10. A high-frequency transmitting/receiving apparatus comprising: a high-frequency oscillator for generating a high-frequency signal; a branching device connected to the high-frequency oscillator, for branching the high-frequency signal given by the high-frequency oscillator so that the branched high-frequency signal components may be outputted from one output portion and the other output portion thereof, respectively; a transmitting antenna connected to the one output portion; a receiving antenna; and the mixer of claim 1 having, among the two input ends, one input end connected to the other output portion of the branching device and the other input end connected to the receiving antenna, for mixing the branched high-frequency signal component outputted from the other output portion and a high-frequency signal received by the receiving antenna and generating an intermediate-frequency signal.

11. A radar apparatus comprising: the high-frequency transmitting/receiving apparatus of claim 3; and a distance information detector for detecting data on a distance to an object to be detected by processing the intermediate-frequency signal outputted from the high-frequency transmitting/receiving apparatus.

12. A radar apparatus comprising: the high-frequency transmitting/receiving apparatus of claim 6; and a distance information detector for detecting data on a distance to an object to be detected by processing the intermediate-frequency signal outputted from the high-frequency transmitting/receiving apparatus.

13. A radar apparatus comprising: the high-frequency transmitting/receiving apparatus of claim 7; and a distance information detector for detecting data on a distance to an object to be detected by processing the intermediate-frequency signal outputted from the high-frequency transmitting/receiving apparatus.

14. A radar apparatus comprising: the high-frequency transmitting/receiving apparatus of claim 8; and a distance information detector for detecting data on a distance to an object to be detected by processing the intermediate-frequency signal outputted from the high-frequency transmitting/receiving apparatus.

15. A radar apparatus comprising: the high-frequency transmitting/receiving apparatus of claim 9; and a distance information detector for detecting data on a distance to an object to be detected by processing the intermediate-frequency signal outputted from the high-frequency transmitting/receiving apparatus.

16. A radar apparatus comprising: the high-frequency transmitting/receiving apparatus of claim 10; and a distance information detector for detecting data on a distance to an object to be detected by processing the intermediate-frequency signal outputted from the high-frequency transmitting/receiving apparatus.

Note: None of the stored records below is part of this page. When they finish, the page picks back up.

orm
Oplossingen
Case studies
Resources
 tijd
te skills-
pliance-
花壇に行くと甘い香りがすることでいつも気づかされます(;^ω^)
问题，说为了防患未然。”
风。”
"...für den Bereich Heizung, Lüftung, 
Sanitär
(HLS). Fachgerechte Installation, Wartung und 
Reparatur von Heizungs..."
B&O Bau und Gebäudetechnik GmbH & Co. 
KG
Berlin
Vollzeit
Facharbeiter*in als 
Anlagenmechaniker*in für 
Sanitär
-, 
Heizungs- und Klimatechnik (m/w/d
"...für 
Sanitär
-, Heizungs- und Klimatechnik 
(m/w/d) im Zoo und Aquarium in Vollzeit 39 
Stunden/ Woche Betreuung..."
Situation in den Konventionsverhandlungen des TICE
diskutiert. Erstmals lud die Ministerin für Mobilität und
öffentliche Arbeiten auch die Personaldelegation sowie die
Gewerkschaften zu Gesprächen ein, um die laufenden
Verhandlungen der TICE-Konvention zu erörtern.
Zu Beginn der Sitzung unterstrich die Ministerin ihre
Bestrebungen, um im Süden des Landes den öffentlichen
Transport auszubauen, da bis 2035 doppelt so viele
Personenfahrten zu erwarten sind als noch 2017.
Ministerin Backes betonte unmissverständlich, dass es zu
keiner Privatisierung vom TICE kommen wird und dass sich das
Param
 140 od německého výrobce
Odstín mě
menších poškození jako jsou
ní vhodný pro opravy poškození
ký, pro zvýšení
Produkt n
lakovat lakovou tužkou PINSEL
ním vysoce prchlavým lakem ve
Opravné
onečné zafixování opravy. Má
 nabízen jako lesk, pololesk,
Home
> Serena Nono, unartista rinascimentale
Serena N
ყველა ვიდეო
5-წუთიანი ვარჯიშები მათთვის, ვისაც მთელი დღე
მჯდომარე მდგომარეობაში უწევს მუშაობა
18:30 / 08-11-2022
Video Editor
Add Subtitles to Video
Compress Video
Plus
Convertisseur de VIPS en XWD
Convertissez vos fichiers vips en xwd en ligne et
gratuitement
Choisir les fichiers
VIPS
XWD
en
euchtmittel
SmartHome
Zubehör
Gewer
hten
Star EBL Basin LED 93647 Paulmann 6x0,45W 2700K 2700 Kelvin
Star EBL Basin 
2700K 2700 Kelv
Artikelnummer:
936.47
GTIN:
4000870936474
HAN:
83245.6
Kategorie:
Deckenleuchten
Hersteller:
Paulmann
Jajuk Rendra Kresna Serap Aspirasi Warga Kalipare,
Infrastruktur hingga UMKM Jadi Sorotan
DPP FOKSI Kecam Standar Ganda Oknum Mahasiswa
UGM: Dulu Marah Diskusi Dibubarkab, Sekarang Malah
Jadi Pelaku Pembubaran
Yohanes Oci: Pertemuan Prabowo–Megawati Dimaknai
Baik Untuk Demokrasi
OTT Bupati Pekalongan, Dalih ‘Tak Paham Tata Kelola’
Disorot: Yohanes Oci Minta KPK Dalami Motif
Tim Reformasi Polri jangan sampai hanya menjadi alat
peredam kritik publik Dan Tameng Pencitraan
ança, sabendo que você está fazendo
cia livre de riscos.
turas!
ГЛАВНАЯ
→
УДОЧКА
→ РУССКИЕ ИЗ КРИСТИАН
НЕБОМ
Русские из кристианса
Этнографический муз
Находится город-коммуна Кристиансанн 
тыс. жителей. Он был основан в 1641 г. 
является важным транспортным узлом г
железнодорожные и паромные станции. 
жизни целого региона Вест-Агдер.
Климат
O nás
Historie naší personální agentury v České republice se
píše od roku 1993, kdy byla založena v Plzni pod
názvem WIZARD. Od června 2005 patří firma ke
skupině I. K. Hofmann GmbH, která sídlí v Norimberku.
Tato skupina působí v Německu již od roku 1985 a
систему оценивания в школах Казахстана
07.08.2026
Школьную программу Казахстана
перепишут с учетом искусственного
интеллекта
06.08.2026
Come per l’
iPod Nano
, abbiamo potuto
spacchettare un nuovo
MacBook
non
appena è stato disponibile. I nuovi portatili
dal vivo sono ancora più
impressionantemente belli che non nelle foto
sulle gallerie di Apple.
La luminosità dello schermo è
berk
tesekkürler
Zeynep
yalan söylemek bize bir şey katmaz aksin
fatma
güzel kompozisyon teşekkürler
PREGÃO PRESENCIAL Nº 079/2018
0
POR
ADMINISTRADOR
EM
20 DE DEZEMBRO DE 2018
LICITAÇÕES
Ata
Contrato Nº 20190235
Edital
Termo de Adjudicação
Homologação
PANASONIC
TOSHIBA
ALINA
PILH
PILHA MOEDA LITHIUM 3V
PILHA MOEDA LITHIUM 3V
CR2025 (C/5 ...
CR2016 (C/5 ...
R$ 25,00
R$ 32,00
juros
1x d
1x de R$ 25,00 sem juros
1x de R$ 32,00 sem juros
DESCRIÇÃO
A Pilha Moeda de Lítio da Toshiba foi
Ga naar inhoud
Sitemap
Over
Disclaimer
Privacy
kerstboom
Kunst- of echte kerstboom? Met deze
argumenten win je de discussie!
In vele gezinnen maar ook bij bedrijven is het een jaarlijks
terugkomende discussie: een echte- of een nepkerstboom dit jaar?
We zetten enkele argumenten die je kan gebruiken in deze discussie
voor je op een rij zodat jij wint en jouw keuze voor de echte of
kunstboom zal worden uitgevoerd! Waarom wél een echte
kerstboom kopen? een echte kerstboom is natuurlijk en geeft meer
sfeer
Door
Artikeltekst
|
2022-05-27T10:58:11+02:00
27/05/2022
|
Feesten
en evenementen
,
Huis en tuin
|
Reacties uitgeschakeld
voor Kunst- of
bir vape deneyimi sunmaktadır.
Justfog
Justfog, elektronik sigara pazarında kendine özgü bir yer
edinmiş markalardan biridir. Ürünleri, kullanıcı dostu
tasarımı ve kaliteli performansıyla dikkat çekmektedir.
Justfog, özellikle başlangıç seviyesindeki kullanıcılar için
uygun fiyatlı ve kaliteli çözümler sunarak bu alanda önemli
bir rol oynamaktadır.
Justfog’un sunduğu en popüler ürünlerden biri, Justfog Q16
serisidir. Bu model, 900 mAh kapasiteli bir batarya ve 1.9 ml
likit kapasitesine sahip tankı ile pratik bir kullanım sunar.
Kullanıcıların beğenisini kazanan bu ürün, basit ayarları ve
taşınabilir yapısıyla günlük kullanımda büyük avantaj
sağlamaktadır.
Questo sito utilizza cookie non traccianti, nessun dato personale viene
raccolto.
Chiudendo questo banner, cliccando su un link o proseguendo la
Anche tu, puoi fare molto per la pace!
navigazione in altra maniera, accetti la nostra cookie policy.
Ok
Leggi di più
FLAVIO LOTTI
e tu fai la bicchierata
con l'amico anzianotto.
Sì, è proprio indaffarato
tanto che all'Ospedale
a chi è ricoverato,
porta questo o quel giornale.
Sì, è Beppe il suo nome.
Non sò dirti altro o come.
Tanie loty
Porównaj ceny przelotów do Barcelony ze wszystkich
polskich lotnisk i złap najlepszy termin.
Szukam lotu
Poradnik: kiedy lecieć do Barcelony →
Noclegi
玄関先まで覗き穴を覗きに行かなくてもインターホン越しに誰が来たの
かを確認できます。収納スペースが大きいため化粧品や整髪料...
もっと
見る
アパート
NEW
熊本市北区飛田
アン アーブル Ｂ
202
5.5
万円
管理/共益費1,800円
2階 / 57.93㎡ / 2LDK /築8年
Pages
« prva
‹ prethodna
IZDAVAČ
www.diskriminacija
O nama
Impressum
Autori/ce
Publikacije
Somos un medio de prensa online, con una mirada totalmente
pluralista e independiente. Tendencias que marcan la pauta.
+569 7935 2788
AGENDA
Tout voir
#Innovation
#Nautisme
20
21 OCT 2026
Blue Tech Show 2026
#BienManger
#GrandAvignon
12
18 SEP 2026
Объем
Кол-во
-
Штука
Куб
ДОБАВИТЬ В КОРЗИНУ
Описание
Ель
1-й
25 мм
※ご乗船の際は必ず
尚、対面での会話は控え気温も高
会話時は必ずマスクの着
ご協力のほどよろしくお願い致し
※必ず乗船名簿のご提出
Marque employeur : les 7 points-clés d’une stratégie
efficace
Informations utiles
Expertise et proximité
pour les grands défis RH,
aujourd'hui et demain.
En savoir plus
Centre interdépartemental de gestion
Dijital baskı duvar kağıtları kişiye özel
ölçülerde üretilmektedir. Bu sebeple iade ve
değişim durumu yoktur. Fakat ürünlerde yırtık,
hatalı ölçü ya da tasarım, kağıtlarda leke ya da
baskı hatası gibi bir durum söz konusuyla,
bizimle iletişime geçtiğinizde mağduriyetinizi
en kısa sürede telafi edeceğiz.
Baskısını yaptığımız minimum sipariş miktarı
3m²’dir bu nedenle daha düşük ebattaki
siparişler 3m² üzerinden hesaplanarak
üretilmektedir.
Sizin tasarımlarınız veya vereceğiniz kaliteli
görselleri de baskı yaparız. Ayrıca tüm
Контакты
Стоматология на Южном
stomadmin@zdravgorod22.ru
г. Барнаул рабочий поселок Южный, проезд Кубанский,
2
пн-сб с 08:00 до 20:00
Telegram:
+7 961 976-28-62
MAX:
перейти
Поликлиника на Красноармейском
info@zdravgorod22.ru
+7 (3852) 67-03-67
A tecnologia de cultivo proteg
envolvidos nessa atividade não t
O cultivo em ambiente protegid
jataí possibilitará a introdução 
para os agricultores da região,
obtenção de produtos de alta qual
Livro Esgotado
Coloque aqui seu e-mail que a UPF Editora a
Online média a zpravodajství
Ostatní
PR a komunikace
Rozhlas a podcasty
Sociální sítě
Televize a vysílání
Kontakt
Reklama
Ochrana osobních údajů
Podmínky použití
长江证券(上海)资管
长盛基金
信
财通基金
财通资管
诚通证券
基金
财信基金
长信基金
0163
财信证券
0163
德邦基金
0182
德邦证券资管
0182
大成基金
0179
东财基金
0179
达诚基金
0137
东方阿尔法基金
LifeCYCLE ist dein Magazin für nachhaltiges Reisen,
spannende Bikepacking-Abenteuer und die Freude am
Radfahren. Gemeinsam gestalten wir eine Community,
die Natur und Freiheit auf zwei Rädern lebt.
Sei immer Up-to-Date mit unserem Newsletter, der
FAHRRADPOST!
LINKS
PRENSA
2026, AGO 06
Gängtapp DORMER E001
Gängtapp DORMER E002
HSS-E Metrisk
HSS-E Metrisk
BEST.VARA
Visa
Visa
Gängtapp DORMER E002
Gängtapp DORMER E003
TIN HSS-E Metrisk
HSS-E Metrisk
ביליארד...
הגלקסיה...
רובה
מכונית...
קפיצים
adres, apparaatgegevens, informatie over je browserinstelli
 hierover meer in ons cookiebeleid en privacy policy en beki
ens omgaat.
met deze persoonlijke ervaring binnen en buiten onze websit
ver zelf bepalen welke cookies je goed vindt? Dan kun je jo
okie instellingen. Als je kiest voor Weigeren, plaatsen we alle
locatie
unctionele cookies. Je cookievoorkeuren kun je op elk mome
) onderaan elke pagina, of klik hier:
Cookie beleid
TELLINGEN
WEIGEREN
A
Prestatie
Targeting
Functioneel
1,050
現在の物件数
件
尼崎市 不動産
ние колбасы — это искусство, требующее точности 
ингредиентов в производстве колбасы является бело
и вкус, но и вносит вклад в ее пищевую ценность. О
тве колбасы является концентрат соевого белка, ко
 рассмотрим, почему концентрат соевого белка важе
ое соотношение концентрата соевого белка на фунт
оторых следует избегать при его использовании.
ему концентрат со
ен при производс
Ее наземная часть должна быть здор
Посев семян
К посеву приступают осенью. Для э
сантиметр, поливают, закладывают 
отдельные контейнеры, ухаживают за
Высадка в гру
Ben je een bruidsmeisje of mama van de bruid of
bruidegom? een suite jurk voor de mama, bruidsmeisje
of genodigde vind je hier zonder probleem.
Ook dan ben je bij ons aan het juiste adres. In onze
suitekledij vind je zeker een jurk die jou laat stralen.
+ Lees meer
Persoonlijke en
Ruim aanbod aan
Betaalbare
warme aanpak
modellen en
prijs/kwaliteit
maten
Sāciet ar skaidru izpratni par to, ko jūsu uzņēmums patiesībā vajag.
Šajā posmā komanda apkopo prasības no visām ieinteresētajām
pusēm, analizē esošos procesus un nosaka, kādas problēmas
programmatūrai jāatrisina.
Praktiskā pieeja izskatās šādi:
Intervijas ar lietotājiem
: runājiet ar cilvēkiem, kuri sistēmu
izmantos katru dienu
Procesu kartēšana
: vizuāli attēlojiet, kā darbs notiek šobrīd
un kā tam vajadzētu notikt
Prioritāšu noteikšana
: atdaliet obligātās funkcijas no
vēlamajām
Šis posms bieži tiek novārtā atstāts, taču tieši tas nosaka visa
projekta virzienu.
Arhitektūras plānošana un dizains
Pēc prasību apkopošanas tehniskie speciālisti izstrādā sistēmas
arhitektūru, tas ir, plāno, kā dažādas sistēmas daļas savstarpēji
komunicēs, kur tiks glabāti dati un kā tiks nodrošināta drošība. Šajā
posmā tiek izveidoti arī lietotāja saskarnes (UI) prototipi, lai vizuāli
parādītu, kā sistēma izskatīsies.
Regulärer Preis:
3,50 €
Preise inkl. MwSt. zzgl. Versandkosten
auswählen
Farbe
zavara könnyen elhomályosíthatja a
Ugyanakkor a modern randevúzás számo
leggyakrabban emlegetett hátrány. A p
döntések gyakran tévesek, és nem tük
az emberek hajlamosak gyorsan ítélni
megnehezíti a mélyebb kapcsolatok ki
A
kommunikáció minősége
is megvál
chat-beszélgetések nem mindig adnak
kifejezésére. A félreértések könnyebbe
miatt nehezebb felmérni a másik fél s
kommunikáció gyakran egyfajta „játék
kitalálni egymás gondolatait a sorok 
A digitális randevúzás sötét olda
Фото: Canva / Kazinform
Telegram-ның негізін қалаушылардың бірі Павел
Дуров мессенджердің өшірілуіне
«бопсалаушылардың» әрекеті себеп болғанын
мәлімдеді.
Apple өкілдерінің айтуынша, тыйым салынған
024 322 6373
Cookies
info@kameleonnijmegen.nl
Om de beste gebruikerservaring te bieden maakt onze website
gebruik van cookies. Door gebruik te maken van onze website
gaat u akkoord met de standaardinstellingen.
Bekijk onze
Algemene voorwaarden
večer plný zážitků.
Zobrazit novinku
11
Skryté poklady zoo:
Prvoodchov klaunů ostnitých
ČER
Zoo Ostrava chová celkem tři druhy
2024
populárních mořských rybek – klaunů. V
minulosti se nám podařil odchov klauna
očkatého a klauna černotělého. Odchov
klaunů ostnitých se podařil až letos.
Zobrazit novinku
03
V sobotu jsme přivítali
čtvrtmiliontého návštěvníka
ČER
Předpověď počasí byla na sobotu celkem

17. A radar-bearing vehicle comprising the radar apparatus of claim 13, which is used to detect an object to be detected.

18. A radar-bearing vehicle comprising the radar apparatus of claim 14, which is used to detect an object to be detected.

19. A radar-bearing vehicle comprising the radar apparatus of claim 15, which is used to detect an object to be detected.

20. A radar-bearing vehicle comprising the radar apparatus of claim 16, which is used to detect an object to be detected.